In Memory of

Harriet

Guion

Hodges

(Hodges)

Obituary for Harriet Guion Hodges (Hodges)

Hodges, Harriet Guion, 81 of Roanoke, has sadly passed away.

Harriet was preceded in death by her parents, William Walton Hodges and Harriet Garrett Hodges; her younger brother, William Garrett Hodges; and most recently by her beloved sister and best friend, Julia Hodges Williams, as well as her husband, Grover Cleveland (Buddy) Mitchell, Jr. She is survived by her loving husband Rex Edwards Wilkins.

Harriet was born in Newport News and raised on the family’s Ridgefield Farm in Gordonsville, VA. She was a beautiful, enlightened and intelligent woman determined to experience life to the fullest and on her own terms. Harriet graduated from Orange County High School, Randolph Macon Women’s College and received a master in English from the University of Virginia. She served on the English faculties of several colleges including those in Clifton Forge, Virginia and Prescott, Arizona.

She had an early and life-long love of horses. She enjoyed the farm and teaching her younger family members how to milk a cow, help birth cows, horses, and lambs, pluck chickens, garden, live off the land, bathe in a creek, work in the hay fields and ride a horse. She was skilled at woodworking, painting, playing the banjo and enjoyed bluegrass music. As an adult, her greatest pride was in her woodworking and writing. She made beautiful stools, Windsor chairs and hand turned bowls. She indexed, wrote and edited for Fine Woodworking, and several other publications. Harriet loved art and was an artist. Late in life she met Rex, an artist and retired architect. They supported each other emotionally as age took its toll. Many people in Harriet’s neighborhood remember Harriet as a consummate walker, exploring her environment while out for a stroll with one of her Dobermans. A bad ankle kept her from continuing her competitive ballroom dancing and restricted those neighborhood journeys in her later years.

Rex would like to thank all those who volunteered to help with Harriet as he was in the hospital and could not personally be nearby.
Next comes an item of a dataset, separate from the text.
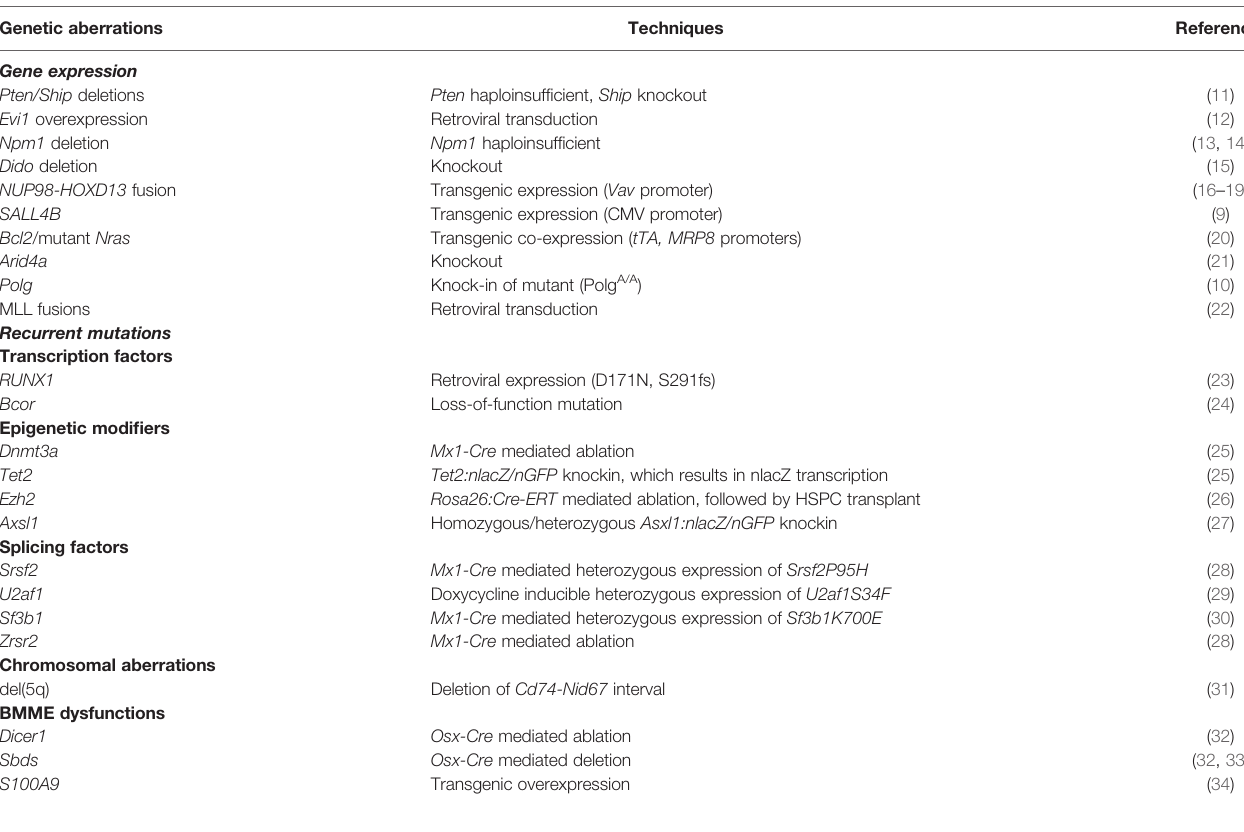
TABLE 1 | Mouse models of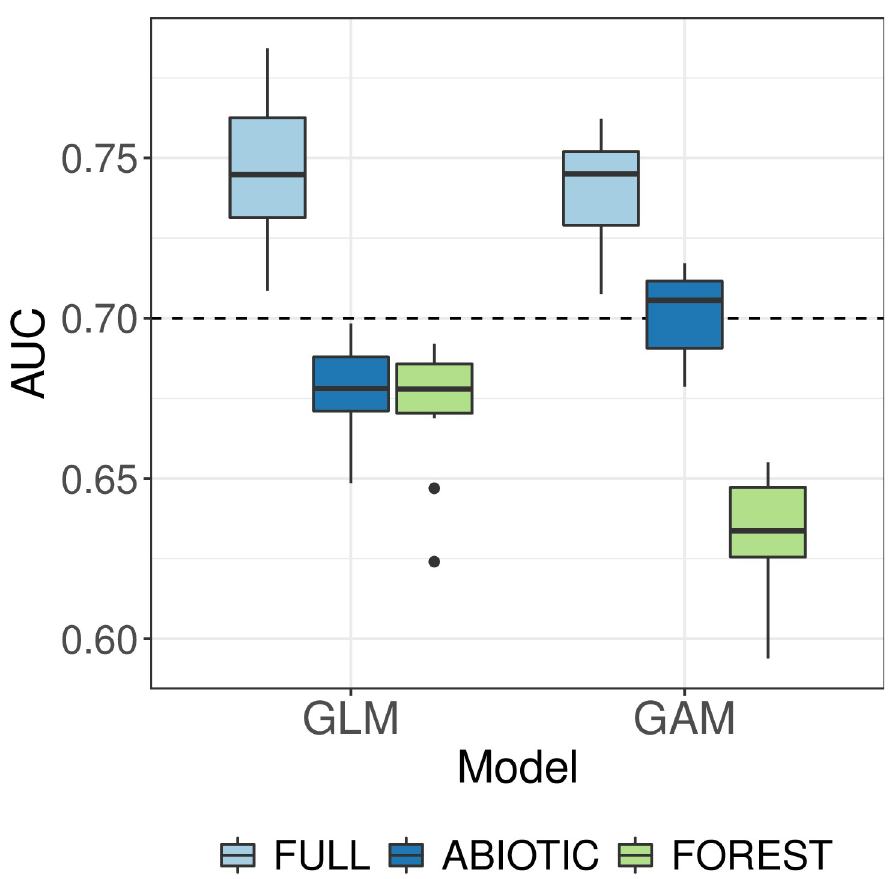
Fig 5. Cross-validation results for GLM and GAM with different predictor sets and for different time periods. Dash line shows the AUC = 0.7 threshold for acceptable level of discrimination between cases and non-cases.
Gifts of remembrance may be made to the Alzheimer’s Association, 355 Rio Road West, Suite 102, Charlottesville, VA 22901. Harriet described her pleasure in creating a fine Windsor chair saying, “The rewards of building Windsor chairs are sweet indeed. From logs, I create objects of beauty and utility, strong but graceful, steeped in tradition and destined to last generations.” Harriet too will be remembered for her many strengths. She was beloved and made lasting impacts on the many people she knew. May she rest in peace.